### [Текст для чтения]

- - - - -

Казнь петрашевцев. Рис. А. Покровского

Любопытно сложились в Сибири судьбы двух осужденных по процессу Киевской организации Конарского (см. также об этом процессе здесь).
Четыре человека — Мошковский, Михальский, Бопрэ и Боровский были поставлены под виселицу в саванах и с надеванием петли на шею — и «милостивая конфирмация» была объявлена в последний момент. Петр Боровский — до приговора владелец частного мужского пансиона в Киеве — отправленный на каторгу в Нерчинский завод, долгое время работал в гранильном цехе. Вместе с Антонием Бопрэ они стали одними из главных организаторов Нерчинского «огула» (касса взаимопомощи для политссыльных, аналог Большой и Малой Артели у декабристов) и передвижной библиотеки для ссыльных. Затем, выйдя на поселение, Боровский оказался одним из самых удачливых коммерсантов — разбогател на торговле, а затем стал владельцем золотых приисков. Зажиточный Боровский оказывал материальную помощь декабристу Михаилу Кюхельбекеру, а также одному из беднейших декабристов — Александру Луцкому. После амнистии Боровский остался в Сибири, в 1858 году получил вид на временное жительство в Забайкальской и Иркутской губерниях, а в 1865 году — право свободного проживания. Точная дата смерти удачливого золотопромышленника в Сибири неизвестна, еще в 1873 году он проживал в Забайкалье и числился купцом 2-й гильдии. Антоний Бопрэ, дипломированный доктор медицины — какое-то время тоже работал в гранильном и точильном цехе, однако затем был переведен сторожем при Нерчинском госпитале, и в дальнейшем занимался нелегальной врачебной практикой — нелегальной потому, что официального разрешения, как политический ссыльный, на занятия медициной, не получил — однако врачей катастрофически не хватало, поэтому сибирская администрация закрывала глаза на запрещенные занятия ссыльных; для «прикрытия» использовались бланки рецептов, подписанные местными врачами (квалификация которых была, как правило, гораздо ниже квалификации ссыльных). Помимо медицины, Бопрэ занимался также торговлей и сельскохозяйственной кооперацией, под Иркутском организовал большое образцовое хозяйство, в котором использовал наемный труд других ссыльных (как хотите, так и понимайте — можно считать, что он эксплуатировал товарищей по несчастью, а можно считать — что давал им работу и кусок хлеба), дружил с Мишенькой Волконским — сыном декабриста Сергея Волконского. После амнистии выехал на родину, умер в возрасте 78 лет.

- - - - -

### [Фрагмент набора данных]
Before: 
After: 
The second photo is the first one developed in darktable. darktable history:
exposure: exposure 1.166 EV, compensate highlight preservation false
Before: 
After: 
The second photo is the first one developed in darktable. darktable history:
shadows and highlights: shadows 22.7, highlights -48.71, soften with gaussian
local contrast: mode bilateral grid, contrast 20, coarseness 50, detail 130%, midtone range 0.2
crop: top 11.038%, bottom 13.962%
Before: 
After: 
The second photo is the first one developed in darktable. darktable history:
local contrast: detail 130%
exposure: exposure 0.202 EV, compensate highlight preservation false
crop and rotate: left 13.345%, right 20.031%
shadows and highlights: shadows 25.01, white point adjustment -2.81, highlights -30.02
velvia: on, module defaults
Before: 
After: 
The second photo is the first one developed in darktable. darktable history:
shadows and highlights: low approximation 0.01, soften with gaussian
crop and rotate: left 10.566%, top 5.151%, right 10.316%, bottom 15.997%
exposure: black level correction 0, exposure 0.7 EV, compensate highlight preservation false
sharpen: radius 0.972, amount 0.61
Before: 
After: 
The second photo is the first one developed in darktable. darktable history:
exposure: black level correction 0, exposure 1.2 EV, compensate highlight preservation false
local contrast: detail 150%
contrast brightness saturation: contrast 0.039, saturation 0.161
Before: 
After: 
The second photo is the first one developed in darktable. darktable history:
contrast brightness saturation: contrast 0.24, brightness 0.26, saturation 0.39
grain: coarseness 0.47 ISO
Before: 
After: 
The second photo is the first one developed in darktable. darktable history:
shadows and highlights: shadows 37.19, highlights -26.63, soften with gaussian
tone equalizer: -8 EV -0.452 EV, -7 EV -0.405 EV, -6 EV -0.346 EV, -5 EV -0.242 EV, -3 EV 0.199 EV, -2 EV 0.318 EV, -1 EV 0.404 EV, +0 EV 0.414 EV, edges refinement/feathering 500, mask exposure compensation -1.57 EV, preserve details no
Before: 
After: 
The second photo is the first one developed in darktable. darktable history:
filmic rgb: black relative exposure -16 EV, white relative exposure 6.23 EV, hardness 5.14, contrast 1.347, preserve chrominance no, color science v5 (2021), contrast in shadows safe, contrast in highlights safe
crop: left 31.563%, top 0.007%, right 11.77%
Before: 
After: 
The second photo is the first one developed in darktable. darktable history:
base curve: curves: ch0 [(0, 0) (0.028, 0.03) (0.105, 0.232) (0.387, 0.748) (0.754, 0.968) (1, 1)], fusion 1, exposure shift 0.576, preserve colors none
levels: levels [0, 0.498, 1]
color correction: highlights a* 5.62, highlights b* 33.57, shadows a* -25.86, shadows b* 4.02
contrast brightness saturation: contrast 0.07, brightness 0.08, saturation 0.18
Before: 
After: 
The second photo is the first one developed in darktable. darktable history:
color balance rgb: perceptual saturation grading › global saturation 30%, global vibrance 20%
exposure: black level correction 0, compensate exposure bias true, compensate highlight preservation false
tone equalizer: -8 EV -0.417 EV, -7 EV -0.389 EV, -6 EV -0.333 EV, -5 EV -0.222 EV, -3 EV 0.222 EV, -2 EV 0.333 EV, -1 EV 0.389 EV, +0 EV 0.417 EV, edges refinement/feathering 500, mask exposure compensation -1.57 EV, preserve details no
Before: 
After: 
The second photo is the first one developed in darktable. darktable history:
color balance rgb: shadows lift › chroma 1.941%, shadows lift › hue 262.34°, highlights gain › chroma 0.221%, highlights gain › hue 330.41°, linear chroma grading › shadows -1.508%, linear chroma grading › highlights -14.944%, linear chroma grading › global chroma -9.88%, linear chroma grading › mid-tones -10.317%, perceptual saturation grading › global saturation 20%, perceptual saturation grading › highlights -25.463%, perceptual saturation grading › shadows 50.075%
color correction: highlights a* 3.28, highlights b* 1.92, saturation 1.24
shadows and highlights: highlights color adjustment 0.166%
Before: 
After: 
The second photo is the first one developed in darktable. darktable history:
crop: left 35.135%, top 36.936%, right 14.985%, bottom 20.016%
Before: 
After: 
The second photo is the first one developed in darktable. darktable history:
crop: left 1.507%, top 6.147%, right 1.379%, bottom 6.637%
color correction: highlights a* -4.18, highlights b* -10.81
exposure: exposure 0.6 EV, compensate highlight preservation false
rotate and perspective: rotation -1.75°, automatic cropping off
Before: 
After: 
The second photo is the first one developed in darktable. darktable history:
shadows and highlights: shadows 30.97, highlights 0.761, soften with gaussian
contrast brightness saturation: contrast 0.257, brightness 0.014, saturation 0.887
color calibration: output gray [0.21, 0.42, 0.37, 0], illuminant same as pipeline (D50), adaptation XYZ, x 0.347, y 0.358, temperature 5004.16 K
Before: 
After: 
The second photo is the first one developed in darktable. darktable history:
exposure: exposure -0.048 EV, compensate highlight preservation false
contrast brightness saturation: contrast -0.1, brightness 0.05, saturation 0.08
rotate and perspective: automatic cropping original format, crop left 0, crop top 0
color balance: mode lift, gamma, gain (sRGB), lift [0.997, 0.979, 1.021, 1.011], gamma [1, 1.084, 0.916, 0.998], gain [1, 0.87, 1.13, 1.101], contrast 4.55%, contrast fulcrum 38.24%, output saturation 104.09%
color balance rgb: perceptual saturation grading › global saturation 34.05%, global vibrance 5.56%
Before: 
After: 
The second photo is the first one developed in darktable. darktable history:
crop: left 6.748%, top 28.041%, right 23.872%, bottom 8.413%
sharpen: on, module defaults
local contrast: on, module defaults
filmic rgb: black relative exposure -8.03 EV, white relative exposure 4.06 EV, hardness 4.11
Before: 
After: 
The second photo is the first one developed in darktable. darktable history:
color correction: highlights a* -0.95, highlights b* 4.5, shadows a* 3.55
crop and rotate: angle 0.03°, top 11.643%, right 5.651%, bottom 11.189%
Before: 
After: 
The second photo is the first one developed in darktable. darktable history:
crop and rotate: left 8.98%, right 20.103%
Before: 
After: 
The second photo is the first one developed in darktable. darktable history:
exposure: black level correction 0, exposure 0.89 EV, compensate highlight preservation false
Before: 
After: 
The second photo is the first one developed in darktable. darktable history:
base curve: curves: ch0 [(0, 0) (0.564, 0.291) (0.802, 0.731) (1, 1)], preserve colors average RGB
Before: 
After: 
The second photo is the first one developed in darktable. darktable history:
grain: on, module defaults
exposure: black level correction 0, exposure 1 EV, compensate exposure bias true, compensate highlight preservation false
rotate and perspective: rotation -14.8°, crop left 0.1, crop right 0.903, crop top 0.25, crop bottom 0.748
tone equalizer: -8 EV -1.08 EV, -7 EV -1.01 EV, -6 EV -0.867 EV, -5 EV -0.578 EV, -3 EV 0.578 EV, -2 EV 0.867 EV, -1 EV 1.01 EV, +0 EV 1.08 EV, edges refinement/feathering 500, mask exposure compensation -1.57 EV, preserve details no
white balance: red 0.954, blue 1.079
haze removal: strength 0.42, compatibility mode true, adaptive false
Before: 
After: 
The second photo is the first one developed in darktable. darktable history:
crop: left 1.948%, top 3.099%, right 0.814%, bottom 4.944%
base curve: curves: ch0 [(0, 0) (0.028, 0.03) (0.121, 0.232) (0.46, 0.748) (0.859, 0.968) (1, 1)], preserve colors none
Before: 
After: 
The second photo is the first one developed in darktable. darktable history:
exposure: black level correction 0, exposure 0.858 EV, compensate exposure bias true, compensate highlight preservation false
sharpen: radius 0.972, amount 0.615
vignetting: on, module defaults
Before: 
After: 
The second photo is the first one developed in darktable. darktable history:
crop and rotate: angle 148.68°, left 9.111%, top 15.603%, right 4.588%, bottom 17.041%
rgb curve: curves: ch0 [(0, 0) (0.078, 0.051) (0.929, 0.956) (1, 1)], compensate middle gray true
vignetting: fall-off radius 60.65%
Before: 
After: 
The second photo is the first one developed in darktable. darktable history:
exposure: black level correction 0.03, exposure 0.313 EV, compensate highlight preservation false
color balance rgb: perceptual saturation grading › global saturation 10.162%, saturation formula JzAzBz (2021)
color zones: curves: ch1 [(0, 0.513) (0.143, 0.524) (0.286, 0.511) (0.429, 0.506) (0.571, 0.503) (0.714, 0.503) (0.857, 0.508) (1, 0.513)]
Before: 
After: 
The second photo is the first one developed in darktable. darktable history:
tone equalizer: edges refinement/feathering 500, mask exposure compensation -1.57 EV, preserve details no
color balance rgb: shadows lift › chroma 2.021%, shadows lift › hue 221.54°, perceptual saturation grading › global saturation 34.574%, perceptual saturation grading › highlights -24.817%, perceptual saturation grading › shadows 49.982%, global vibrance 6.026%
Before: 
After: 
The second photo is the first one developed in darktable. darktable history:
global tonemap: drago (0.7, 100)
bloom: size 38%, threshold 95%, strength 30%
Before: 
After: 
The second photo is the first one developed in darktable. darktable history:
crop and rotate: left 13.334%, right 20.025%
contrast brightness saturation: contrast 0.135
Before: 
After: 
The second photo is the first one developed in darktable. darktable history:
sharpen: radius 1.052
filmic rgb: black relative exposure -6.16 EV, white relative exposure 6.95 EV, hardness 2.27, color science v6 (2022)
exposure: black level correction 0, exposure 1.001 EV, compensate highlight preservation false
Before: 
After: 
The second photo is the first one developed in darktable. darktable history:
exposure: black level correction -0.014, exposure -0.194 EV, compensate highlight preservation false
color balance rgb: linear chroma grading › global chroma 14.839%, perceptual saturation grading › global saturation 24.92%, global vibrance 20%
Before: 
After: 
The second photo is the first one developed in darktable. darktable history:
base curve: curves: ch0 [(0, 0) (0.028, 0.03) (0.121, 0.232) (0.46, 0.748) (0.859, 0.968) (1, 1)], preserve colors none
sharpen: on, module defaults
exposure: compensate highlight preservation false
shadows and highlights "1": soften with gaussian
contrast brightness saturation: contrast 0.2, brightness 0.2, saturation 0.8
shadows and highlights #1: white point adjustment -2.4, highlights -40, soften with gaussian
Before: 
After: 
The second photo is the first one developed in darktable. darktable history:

- - - - -

### [Условие задания]
Скопируйте дословно фрагмент приведенного выше текста о судьбах осужденных по процессу Конарского. Начните со слов «Казнь петрашевцев. Рис.» и остановитесь после слов «этом процессе здесь).».

### [Ожидаемый ответ]
Казнь петрашевцев. Рис. А. Покровского

Любопытно сложились в Сибири судьбы двух осужденных по процессу Киевской организации Конарского (см. также об этом процессе здесь).